このブログでは、山手線沿線より南部の店を採り上げることはないと思っていた。実際、自分がその方面に足を伸ばすことは、ほとんどない。
初の例外となるのが、今日ご紹介する「たらキッチン」だ。

場所は、東急池上線・池上駅の近く。改札を出てすぐ左のケンタッキーを左折し、池上商店街の「自転車のスガハラ」と「おもちゃオーツカ」の間の路地を右折したすぐ右側だ。

路地裏に位置しながら、なにげに存在感を放っている。日本酒好きなら、入口のすぐ内側の棚にズラリと並べられた十四代而今の瓶に引き寄せられるに違いない。
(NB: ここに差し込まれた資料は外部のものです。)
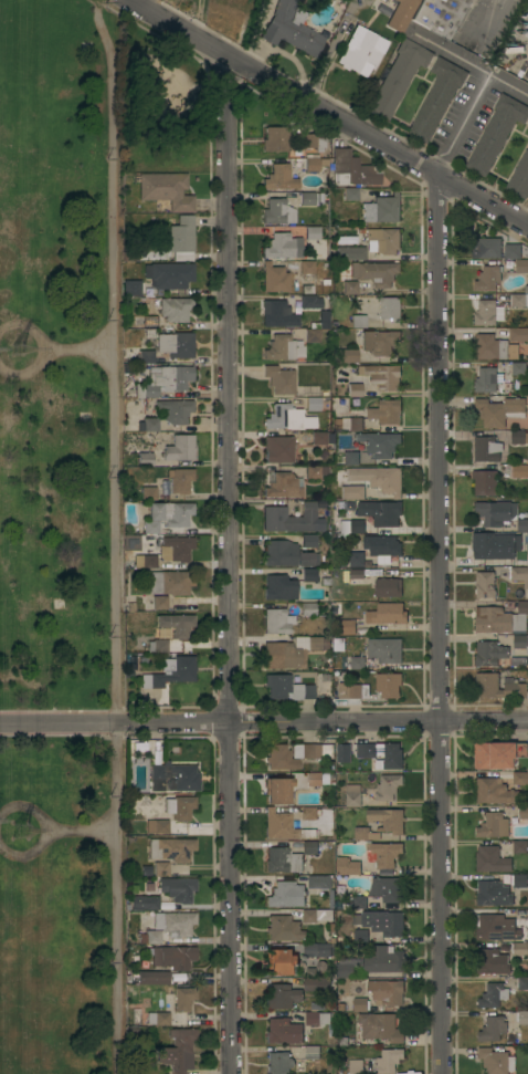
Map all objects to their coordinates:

店は、小奇麗な和風居酒屋で、正面はガラス張り。入口を入ると、左側に酒瓶の並んだ棚があり、その奥に6席のカウンターがある。右側は4人用のテーブル席2卓と、6人用が1卓。それで終わりと思いきや、更にその奥に10人は入れる掘り炬燵式の小上がりがあり、向かいにテーブル1卓もあるという、奥行きのある造りだ。

カウンター内では、店主の新保さんともう1人の男性スタッフとで調理に当たり、若い女性スタッフ2人が接客に当たっている。
入口近くの棚は、陽が当たることもあってディスプレイ用。実際に揃っている銘柄は、当日メニューで確認する必要がある。
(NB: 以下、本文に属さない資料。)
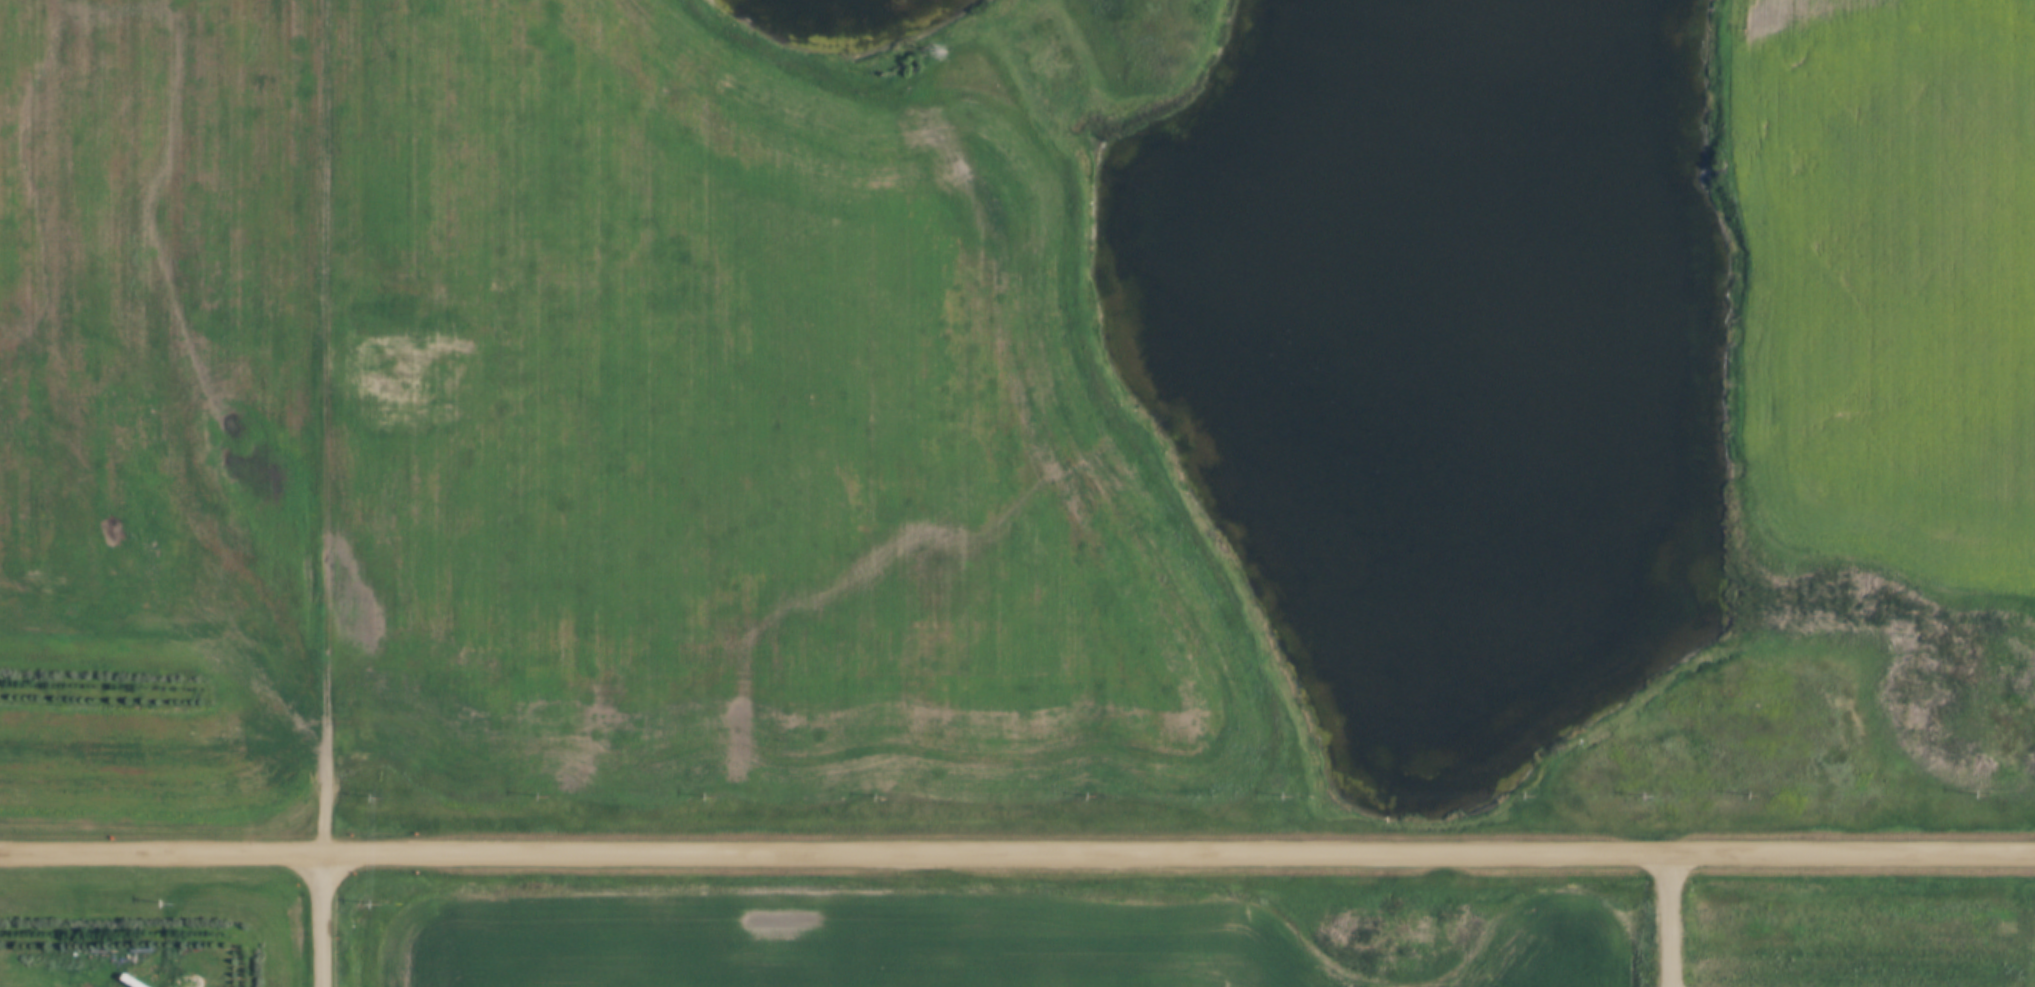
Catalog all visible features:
road: (326, 427)
road: (1017, 851)
road: (326, 920)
この店で嬉しいのは、「今日のおすすめ」2銘柄がいずれも490円でいただけること。(1杯の量はすべて約0.8合)その日のおすすめは、末尾に記載した店のブログで確認できる。

先週末のメニューでは、白岳仙醸し人九平次が「おすすめ」だった。ほかには、尾瀬の雪どけ(750円)、奈良萬(650円)、七本槍(750円)、天明(900円)、(70円)、飛露喜(800円)、而今(750円)、翠路(750円)、国権(650円)、喜多の華(550円)といったラインナップ。
更にお燗向けのお酒として、一の蔵(520円)、黒龍・純米吟醸(750円)、枯山水(950円)、喜多の華・10年(850円)、黒龍・九頭龍(1,200円)があった。このセレクトは素晴らしい

ここのお燗は、湯煎されたままの徳利で供される。客は、自分好みの熱さになったところで引き揚げる仕組みだ。お湯が滴るのを押さえるお手拭きも添えられているのは、気が利いている。
約3分で熱燗になるらしいが、ちょうど好みの温度で引き揚げるには慣れが必要。正直、純米吟醸を下手に燗付けしては、もったいない気がする。
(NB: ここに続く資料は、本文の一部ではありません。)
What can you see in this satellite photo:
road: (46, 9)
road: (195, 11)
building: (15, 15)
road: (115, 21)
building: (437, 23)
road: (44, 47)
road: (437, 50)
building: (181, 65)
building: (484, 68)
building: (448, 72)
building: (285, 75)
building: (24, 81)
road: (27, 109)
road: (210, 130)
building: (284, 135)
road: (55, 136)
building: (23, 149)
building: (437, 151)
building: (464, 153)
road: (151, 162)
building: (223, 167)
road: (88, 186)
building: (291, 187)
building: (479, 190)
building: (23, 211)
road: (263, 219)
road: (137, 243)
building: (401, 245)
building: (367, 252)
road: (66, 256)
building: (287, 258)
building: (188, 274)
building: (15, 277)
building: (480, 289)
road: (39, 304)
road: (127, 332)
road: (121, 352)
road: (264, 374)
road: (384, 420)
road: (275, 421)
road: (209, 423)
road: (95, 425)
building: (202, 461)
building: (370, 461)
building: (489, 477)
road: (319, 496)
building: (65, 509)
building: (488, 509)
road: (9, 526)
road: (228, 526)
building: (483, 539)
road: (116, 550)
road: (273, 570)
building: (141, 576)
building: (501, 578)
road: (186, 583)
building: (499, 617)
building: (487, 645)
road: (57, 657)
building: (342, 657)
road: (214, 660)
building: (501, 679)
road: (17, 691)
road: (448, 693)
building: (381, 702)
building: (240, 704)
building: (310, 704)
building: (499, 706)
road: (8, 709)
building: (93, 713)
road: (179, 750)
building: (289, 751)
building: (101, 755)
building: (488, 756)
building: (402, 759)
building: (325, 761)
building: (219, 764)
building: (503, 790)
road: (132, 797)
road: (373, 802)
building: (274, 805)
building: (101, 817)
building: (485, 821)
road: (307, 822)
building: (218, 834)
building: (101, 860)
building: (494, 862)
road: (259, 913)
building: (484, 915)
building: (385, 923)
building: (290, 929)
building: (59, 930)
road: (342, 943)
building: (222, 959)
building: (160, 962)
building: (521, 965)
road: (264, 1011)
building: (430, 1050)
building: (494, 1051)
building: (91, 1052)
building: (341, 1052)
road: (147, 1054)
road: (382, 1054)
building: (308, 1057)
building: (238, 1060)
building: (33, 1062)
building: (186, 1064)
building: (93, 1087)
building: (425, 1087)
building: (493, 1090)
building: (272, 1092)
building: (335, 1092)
焼酎は37種類。芋焼酎が、すっきり味の銘柄からコクのある銘柄へという順番でメニューに書かれているのは、いいアイデアだ。(「大正の一滴」→「芋麹・芋」)
ビールはキリンで、一番搾りとラガーがある。

料理は、刺身から珍味まで色々揃っていて、価格は大体450~750円。マグロは本マグロだ。
名物は「わっぱめし」(せいろで蒸した温かい釜めし感覚のごはん)。

店は開業して約7年だが、日本酒に力を入れ始めたのは、ここ3年ほどとのこと。自分が訪れたのは先週末だったが、入る時にたまたま3組の客が重なり、少し待つことになった。奥の小上がりでは、地元らしいグループが宴会を開いており、いかにも居心地が良さそう。
地元の酒飲みを確実にとらえつつある店だ。